First author John Morley, who carried out this work as part of his PhD at ESE, said: “While pyrite has been used in lithium-ion batteries before, it’s typically purified and processed extensively in energy-intensive furnaces.

“Our direct-use method sidesteps that heavy processing. We showed that the raw mine tailings don’t require any enhancements – or else can merely be washed with water – to give a decent-performing battery.”

Size trade-off

Since the current performance of these mine waste batteries is about a half to two-thirds that of traditional graphite anodes, they aren’t suitable for consumer electronics where there is a critical trade-off between battery size and battery life. But it does make them ideal for applications where size is less of a concern – for storing energy from solar farms or wind turbines, for example, or for use in low-drain devices like TV remotes and wristwatches.

“The goal is not to compete with high-performance graphite but to provide a ‘good enough’ material for these low-energy applications,” said Dr Brito Parada. “The idea is to use what’s already there (and there is certainly plenty of mine waste) so you’re not adding to the energy demands involved in battery manufacture.”

An understanding of battery electrochemistry on mixed minerals will be a key to battery materials efficiency, cost effectiveness and use-case diversification.
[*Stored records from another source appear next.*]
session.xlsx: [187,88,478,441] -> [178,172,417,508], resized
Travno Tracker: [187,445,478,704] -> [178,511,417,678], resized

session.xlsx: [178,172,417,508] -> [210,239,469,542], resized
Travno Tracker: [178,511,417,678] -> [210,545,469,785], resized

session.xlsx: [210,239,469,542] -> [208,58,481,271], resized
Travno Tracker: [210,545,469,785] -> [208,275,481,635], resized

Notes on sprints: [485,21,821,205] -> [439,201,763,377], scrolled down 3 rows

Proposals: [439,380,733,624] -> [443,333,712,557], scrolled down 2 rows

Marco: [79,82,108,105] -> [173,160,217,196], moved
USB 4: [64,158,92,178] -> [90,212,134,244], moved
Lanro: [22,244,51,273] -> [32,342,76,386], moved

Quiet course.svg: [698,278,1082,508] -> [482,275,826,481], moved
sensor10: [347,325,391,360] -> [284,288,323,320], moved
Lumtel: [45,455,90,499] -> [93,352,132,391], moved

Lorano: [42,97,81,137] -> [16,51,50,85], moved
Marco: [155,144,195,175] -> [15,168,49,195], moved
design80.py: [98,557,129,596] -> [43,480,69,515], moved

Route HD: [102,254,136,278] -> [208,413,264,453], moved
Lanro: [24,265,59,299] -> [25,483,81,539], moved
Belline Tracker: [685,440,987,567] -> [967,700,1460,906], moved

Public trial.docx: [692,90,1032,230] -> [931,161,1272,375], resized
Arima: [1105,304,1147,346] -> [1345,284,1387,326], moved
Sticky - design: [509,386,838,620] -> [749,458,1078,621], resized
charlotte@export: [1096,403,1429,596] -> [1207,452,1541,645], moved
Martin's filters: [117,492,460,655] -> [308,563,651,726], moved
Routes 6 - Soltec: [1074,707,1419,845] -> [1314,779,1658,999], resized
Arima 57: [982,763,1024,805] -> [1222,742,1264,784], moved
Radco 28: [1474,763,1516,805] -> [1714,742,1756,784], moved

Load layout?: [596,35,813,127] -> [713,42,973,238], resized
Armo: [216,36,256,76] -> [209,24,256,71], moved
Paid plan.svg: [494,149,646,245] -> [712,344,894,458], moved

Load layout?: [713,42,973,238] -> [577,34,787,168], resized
Dr Chandramohan George Associate Professor, Dyson School of Design Engineering

Co-lead author Dr Chandramohan George, Associate Professor at the Dyson School of Design Engineering, added: “An understanding of battery electrochemistry on mixed minerals will be a key to battery materials efficiency, cost effectiveness and use-case diversification.

“This works highlights the potential of tailings as lithium-ion battery electrode materials, which can also be extended to other battery chemistries such as Na-ion, Li-S and more, although this is still a work in progress.”

Green enhancements

While unprocessed tailings aren’t ready to replace commercial anodes tomorrow, their base performance is a promising starting point. Importantly, any future battery powered on mine waste, or any other non-standard material, needs to strike a careful balance between sustainability and electrochemical performance.

The next phase of research will look into how to enhance the tailings using existing mineral processing techniques already available at mine sites, such as froth flotation, a common method to concentrate the pyrite from the tailings without resorting to furnaces or chemical processing.

That might nudge mine waste – once considered worthless – towards being a valuable resource for the green energy transition, instead of an environmental liability and economic burden. It also posits a future where intelligent, low-energy enhancements can create a sustainable revenue stream for lithium-ion batteries to simultaneously meet growing global demand and energy targets.